If you use Xcode and it doesn’t yet support traits in your workflow, the recommended workaround is to create an internal Swift package that depends on AnyLanguageModel with the required traits, and then add that package to your project.
Pragmatic extensions: vision and beyond Foundation Models
Foundation Models today don’t accept images in prompts. AnyLanguageModel makes a practical choice: extend the API to support vision+language now, even if that might differ from Apple’s future implementation. Example sending an image to Claude:
let model = AnthropicLanguageModel(
apiKey: ProcessInfo.processInfo.environment["ANTHROPIC_API_KEY"]!,
model: "claude-sonnet-4-5-20250929"
)
let session = LanguageModelSession(model: model)
let response = try await session.respond(
to: "What's in this image?",
image: .init(url: URL(fileURLWithPath: "/path/to/image.png"))
)
Yes, there’s a risk Apple may change its API later.
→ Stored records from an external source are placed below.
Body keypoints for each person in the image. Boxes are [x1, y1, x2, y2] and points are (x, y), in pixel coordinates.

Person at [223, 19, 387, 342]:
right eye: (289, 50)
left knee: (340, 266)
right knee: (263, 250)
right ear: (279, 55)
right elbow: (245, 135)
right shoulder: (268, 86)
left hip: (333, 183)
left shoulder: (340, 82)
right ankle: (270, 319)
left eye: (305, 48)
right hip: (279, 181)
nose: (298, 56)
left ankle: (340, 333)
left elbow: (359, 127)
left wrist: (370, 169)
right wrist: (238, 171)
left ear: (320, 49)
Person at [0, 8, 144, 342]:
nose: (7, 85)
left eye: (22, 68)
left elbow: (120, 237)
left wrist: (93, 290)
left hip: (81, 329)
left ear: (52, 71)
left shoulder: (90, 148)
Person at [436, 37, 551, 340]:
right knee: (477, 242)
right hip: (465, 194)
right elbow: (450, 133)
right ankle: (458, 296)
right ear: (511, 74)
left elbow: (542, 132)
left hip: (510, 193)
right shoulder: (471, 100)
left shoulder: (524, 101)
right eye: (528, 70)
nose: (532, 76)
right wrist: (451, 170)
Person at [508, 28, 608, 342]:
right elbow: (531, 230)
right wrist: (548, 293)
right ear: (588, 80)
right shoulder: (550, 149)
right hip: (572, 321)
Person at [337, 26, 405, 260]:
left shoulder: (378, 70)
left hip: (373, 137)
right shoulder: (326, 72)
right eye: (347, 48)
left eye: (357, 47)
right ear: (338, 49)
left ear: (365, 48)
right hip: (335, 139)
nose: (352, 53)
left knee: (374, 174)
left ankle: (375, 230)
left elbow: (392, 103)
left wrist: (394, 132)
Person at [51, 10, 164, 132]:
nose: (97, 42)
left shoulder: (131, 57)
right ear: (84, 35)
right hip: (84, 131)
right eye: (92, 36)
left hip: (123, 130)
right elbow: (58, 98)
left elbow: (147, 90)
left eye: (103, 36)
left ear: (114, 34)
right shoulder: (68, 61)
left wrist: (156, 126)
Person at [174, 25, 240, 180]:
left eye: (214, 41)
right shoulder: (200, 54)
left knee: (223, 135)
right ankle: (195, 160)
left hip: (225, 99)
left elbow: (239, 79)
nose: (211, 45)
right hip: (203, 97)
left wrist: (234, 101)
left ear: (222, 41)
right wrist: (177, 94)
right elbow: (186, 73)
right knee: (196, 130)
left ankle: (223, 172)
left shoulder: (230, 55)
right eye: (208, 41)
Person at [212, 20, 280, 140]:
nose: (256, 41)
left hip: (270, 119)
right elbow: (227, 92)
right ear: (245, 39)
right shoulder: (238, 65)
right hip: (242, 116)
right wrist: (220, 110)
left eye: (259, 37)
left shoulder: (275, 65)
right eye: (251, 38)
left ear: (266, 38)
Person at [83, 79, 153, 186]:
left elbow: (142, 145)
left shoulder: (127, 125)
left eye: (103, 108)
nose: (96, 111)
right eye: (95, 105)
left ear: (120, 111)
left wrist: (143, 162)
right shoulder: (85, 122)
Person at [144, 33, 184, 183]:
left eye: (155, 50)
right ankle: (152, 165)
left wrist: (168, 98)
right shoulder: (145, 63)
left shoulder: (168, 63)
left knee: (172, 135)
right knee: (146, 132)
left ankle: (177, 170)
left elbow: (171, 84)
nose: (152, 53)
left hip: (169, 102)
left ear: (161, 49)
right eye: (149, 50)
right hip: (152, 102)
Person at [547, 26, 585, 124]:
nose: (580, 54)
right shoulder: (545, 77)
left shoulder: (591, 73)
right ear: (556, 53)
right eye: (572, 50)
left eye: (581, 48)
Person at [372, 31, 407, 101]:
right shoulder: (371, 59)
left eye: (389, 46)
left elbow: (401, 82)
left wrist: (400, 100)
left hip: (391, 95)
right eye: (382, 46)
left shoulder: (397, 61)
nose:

But the bet is pragmatic: vision+language is too useful to wait.
Current status and technical roadmap
AnyLanguageModel is pre-1.0. The core API is stable, but the team is still working on parity with Foundation Models and optimizations for all adapters. Development priorities:
- Consistent tool calling across providers
- MCP integration for tools and elicitation
- Guided generation for structured outputs
- Performance optimizations for local inference (quantization, efficient Neural Engine use, streaming)
The long-term vision is to provide a unified inference API on top of which you can build agentic flows on macOS/iOS: models that use tools, access system resources, and complete complex tasks.
Practical example: chat-ui-swift
To see AnyLanguageModel in action, check out chat-ui-swift, a reference SwiftUI app that demonstrates:
- Integration with Apple Intelligence (Foundation Models)
- Hugging Face authentication for gated models
- Streaming responses
- Chat persistence
Fork it, switch the model, try it with MLX or llama.cpp, and compare latencies and costs.
What this means for you, developer
Curious and want to try local models without reworking your architecture? AnyLanguageModel gives you a clear path. Responsible for a product and need privacy and cost options? Start with a cloud provider and migrate to local later without rewriting the app.
Practically, it lowers experimentation friction and prevents the cost of trying from stopping you from discovering that an open model running on-device can be enough — and sometimes better — for your use case.